The Ideology of an Ariana Grande Concert

Among the many sickening aspects of the bombing that killed 22 people at an Ariana Grande concert in Manchester, England, Monday night is the sense of a pattern. Ever since the November 2015 Paris attacks that claimed lives at a rock concert and soccer match, violent Islamic extremists have continued making mass entertainment events one of their primary targets. There was the Pulse massacre in Orlando and the street-festival truck attack in Nice, but also killings at nightclubs in Istanbul, Kuala Lumpur, and Tel Aviv.



There’s no doubt a logistical rationale to assaulting these “soft targets”—they may be vulnerable, and bloodshed at them can inspire a particular kind of fear among civilians. But it stands to reason there’s an ideological motive too: A culture is embodied in its gatherings and in its entertainments. The particular implications of targeting musical events, which are almost inevitably bound up with art’s larger humanitarian project, have been widely noted.

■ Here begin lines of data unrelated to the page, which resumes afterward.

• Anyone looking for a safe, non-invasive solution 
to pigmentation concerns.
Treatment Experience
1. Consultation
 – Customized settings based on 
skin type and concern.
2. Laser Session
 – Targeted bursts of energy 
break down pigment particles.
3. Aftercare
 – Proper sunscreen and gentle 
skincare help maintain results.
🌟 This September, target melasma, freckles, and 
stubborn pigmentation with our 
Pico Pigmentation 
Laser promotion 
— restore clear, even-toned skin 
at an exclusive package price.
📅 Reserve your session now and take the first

Attacking Grande’s concert has a few other implications, regardless of the extent to which those implications were clear to the attacker, about whom little is yet known other than that ISIS has claimed responsibility. There’s really no exaggeration in saying Grande stands for freedom—female freedom, and also the general freedoms of expression the liberal West aspires to embody.

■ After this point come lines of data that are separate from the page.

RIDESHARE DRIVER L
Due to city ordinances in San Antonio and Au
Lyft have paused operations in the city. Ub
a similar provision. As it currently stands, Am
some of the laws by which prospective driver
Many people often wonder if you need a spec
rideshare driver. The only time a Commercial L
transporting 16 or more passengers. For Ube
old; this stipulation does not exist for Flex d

Grande’s fan base skews female and young, and my colleague Sophie Gilbert writes that the bombing “reminds girls and young women that there will always be people who hate them simply because they were born female.” Compounding that is how the concert itself celebrated female liberation. Grande sings frankly about enjoying independence and sex, and has a reputation for tussling with commenters who call her “whore” or define her by her relationships with famous men. Her most recent album is titled Dangerous Woman. A tweet from December 2016: “expressing sexuality in art is not an invitation for disrespect !!! just like wearing a short skirt is not asking for assault.”

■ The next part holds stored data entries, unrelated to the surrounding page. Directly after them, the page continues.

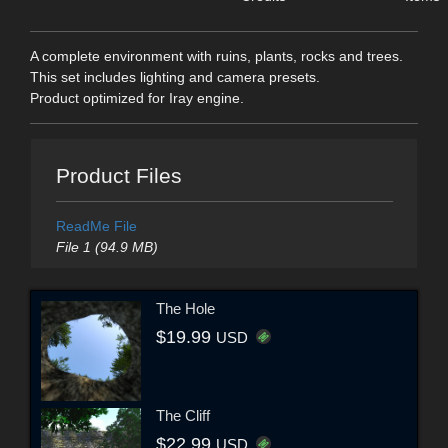
A complete environment with ruins, plants, rocks and trees.
This set includes lighting and camera presets.
Product optimized for Iray engine.
Product Files
ReadMe File
File 1 (94.9 MB)
The Hole
$19.99
USD
The Cliff
$22.99
USD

More broadly, Grande’s narrative in general is one of self-determination and savvy capitalist striving. A former child actor, she grew up in the public eye while showing a remarkable amount of poise, using her remarkable vocal talents and breezy charm to maintain a unique persona while also ladling in ever-greater expressions of maturity. The pop music she makes is, for people who love pop, some of the best of recent years because of the way that it transcends anonymity on its way to fun. Religion-wise, she’s chosen her own path: Grande was raised Catholic but says she left the church after realizing it would not accept her brother Frankie, who is gay. In 2014, she began practicing Kabbalah, a mystical Jewish tradition. Politically, she has been outspoken as well, supporting Hillary Clinton for president and attending the Women’s March.


These are references to the one moment in Grande’s rise that approached the level of political scandal: When she was caught on camera in a donut shop licking one of the treats and then jokingly saying “I hate America, I hate Americans” to a friend. Her public apology later insisted that she actually loved the U.S., but didn’t love its childhood-obesity crisis or how “we as Americans eat and consume things without giving any thought to the consequences.”


It was a silly moment—one that showed not actual hatred of America but rather a young woman’s comfort within the country as she privately took advantage of freedom of speech. The grim irony is now we’re reminded that people who actually do hate America and the West see the likes of Grande, and those who look up to her, as exactly their enemy.